Gfptar

大量の入力エントリ(ファイル)を、出力ディレクトリ内に存在する
複数のアーカイブファイルに自動的にまとめながら、並列に転送します。

技術概要

大量の「小さな」ファイルを高速にまとめる技術

大規模分散ファイルシステム(Gfarm)では、効率的なデータアクセスを実現するために、一つあたりのファイルサイズを大きくし、複数のファイルへ並列にアクセスすることが推奨されます。しかし、現実にはログファイルやシミュレーションの中間データなど、「大量の小さなファイル」を効率的に扱いたいというニーズも多く存在します。

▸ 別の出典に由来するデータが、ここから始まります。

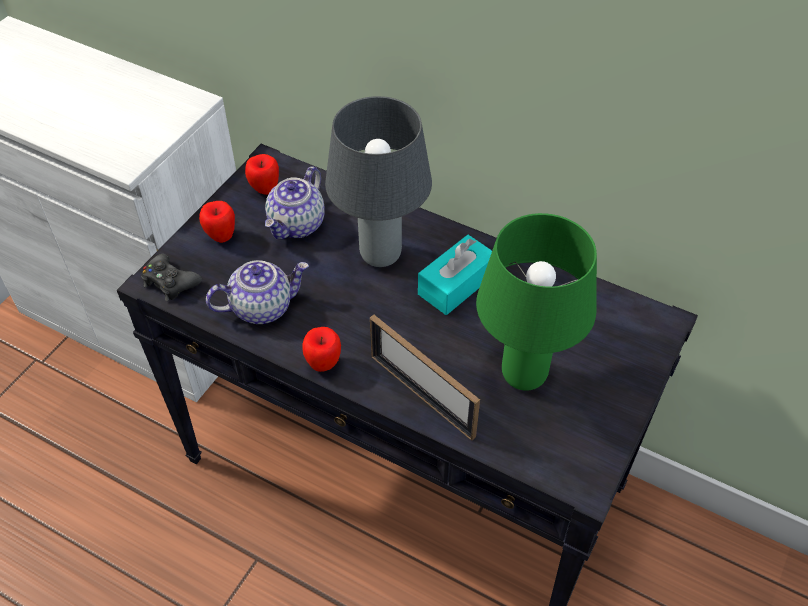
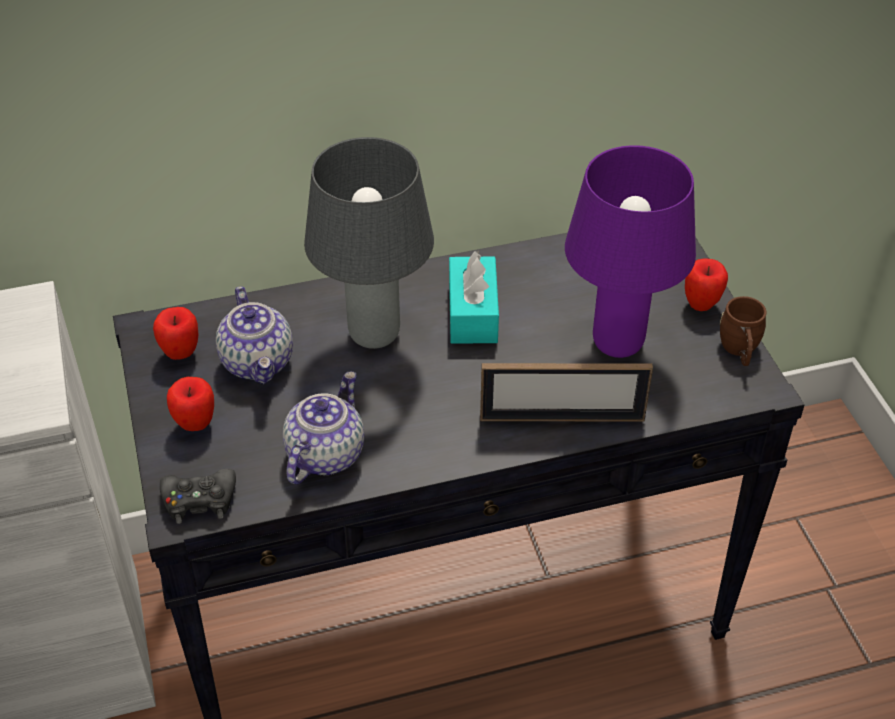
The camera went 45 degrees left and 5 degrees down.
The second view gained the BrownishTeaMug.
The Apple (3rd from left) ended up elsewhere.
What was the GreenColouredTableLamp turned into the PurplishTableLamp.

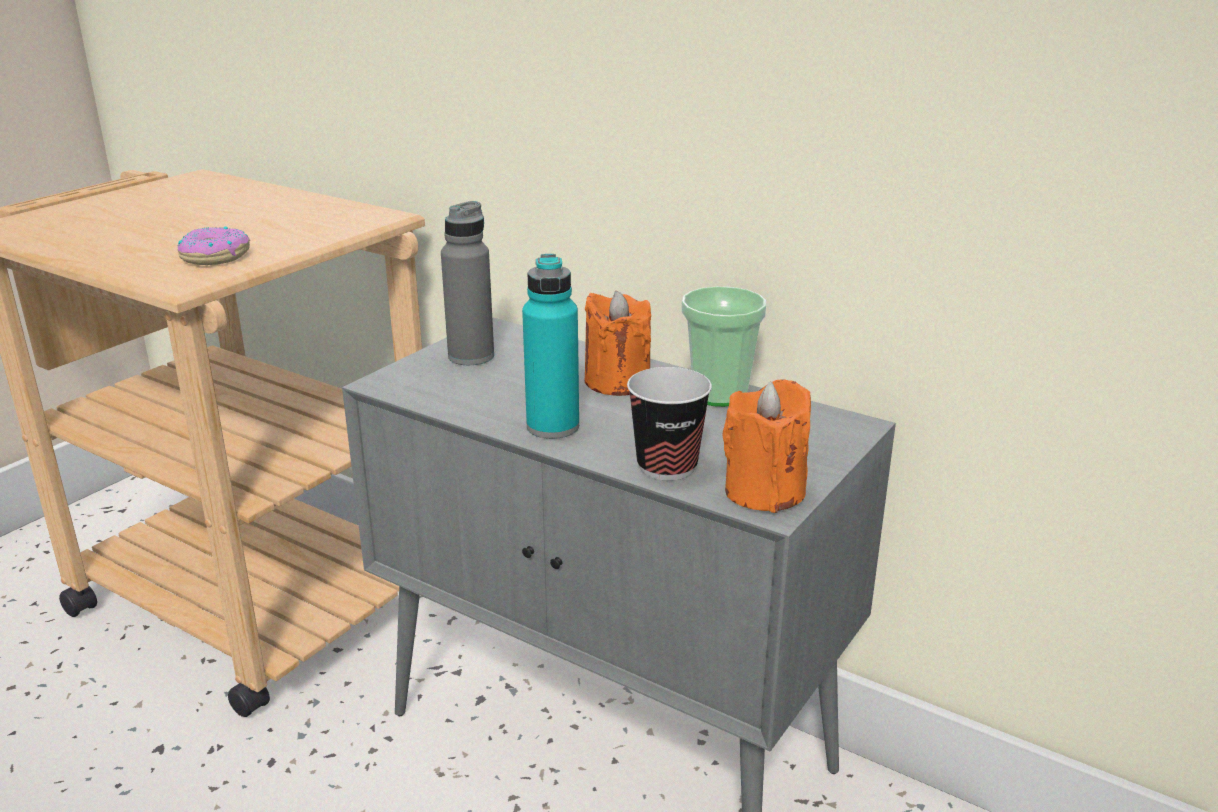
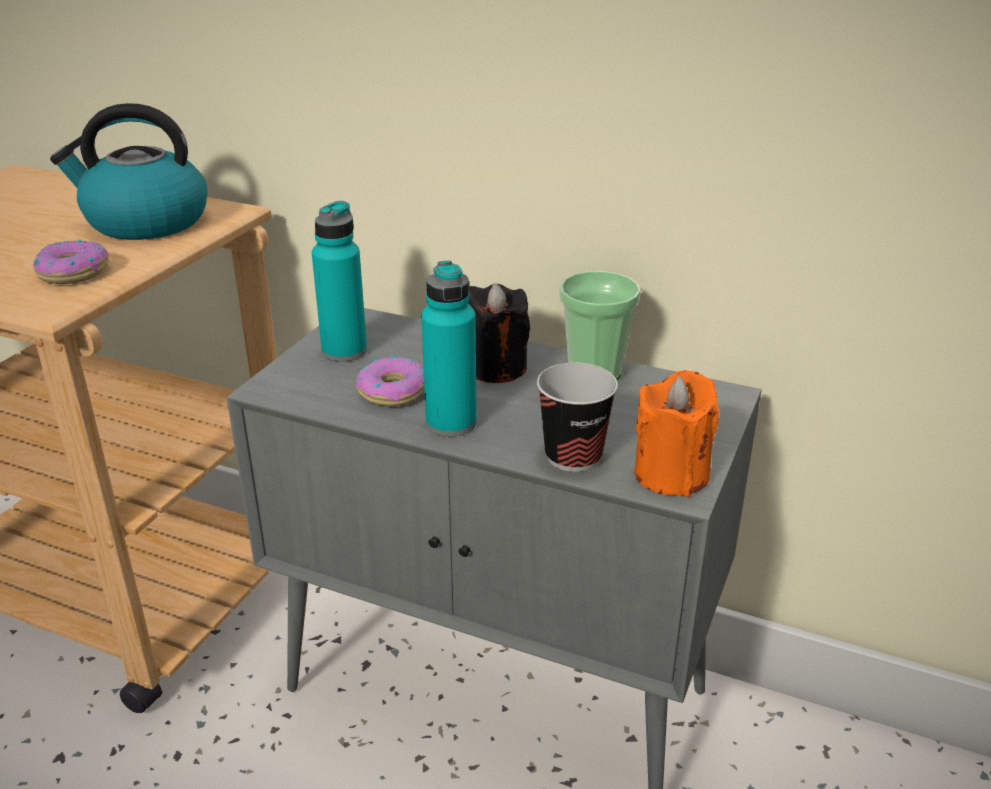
The camera went 10 degrees left and 5 degrees up.
The second view gained the WaterKettle.
The second view gained the RingDoughnut (2nd from left).
What was the GrayBeverageBottle turned into the TurquoiseBeverageBottle (1st from left).
What was the OrangeColouredWaxLight (1st from left) turned into the BlackWaxLight.

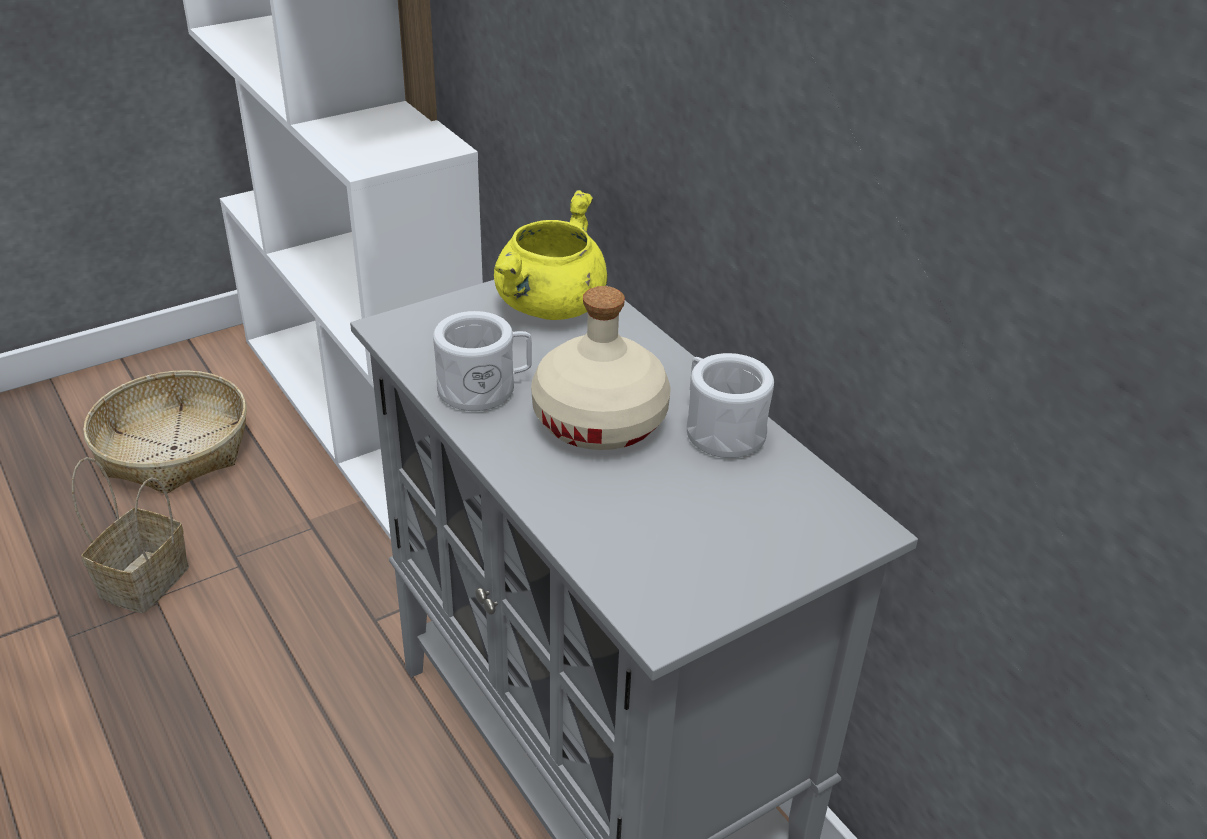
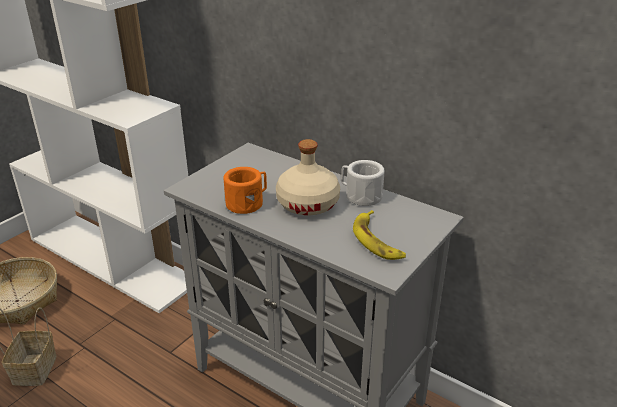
The camera went 20 degrees left and 5 degrees down.
The second view lost the YellowColouredSaucepot.
The second view gained the BananaFruit.
What was the WhiteTeaMug (1st from left) turned into the OrangeColouredTeaMug.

Gfptarは、この課題を解決するために開発された並列アーカイブコマンドです。大量の入力エントリ(ファイル)を、出力ディレクトリ内に存在する複数のアーカイブファイルに自動的にまとめながら、並列に転送します。

特徴と強み

億単位のファイルに対応するスピードと柔軟性

1圧倒的なファイル対応能力

Gfptarは、億を超える多数のファイルに対しても効率的なアクセスと処理を可能にします。デフォルトでは約200MBごとにファイルを分割してアーカイブを作成するため、並列性が最大限に活かされます。

2高速なリスト取得と復元

作成したアーカイブの内容確認(リスト取得:-tオプション)は、大量のファイルであっても高速に行うことができます。また、アーカイブを元に戻す(復元:-xオプション)際も、高速に戻すことが可能です。

3柔軟なアーカイブ更新と耐障害性

  • 更新(-uオプション)
    既に作成済みのアーカイブに対し、新しいファイルだけを追加できます。また、ネットワーク障害などでアーカイブ作成が中断した場合でも、このオプションを用いてアーカイブを再開できます。
  • 追加(-rオプション)
    ファイルの追加のみを行う場合は、-uオプションよりも高速に実行可能な-rオプションが利用できます。
  • カスタマイズ
    デフォルトではgzip圧縮が行われますが、他の圧縮方法を指定したり、除外したいファイル名を指定したりするなどの柔軟な設定が可能です。

活用イメージ

ビッグデータのバックアップと効率化

大規模シミュレーション結果のバックアップ
数億に上る小さな中間ファイルを、一つのアーカイブディレクトリに効率的かつ並列にまとめ、安定したバックアップを迅速に完了させます。
中断からの復旧
大容量のアーカイブ作成中にシステム障害が発生しても、-uオプションを利用して途中から処理を再開し、作業時間を大幅に短縮します。
必要なデータのみの取り出し
アーカイブ全体ではなく、特定のエントリ(ファイル)のみを指定して復元(-xオプション)することができ、必要なデータへのアクセスが容易になります。

想定ニーズ・対象ユーザー

HPC(ハイパフォーマンス・コンピューティング)ユーザー
シミュレーションや計算結果として大量の小さなファイルが生成され、それらを効率的に管理、移動、保管する必要がある方。
データ管理者 / IT担当者
億単位のファイルを扱うシステムにおいて、高速かつ堅牢なアーカイブ・バックアップ手段を探している方。
データサイエンティスト
データセットのバージョン管理や、特定の中間ファイル群をまとめて移動・共有したい方。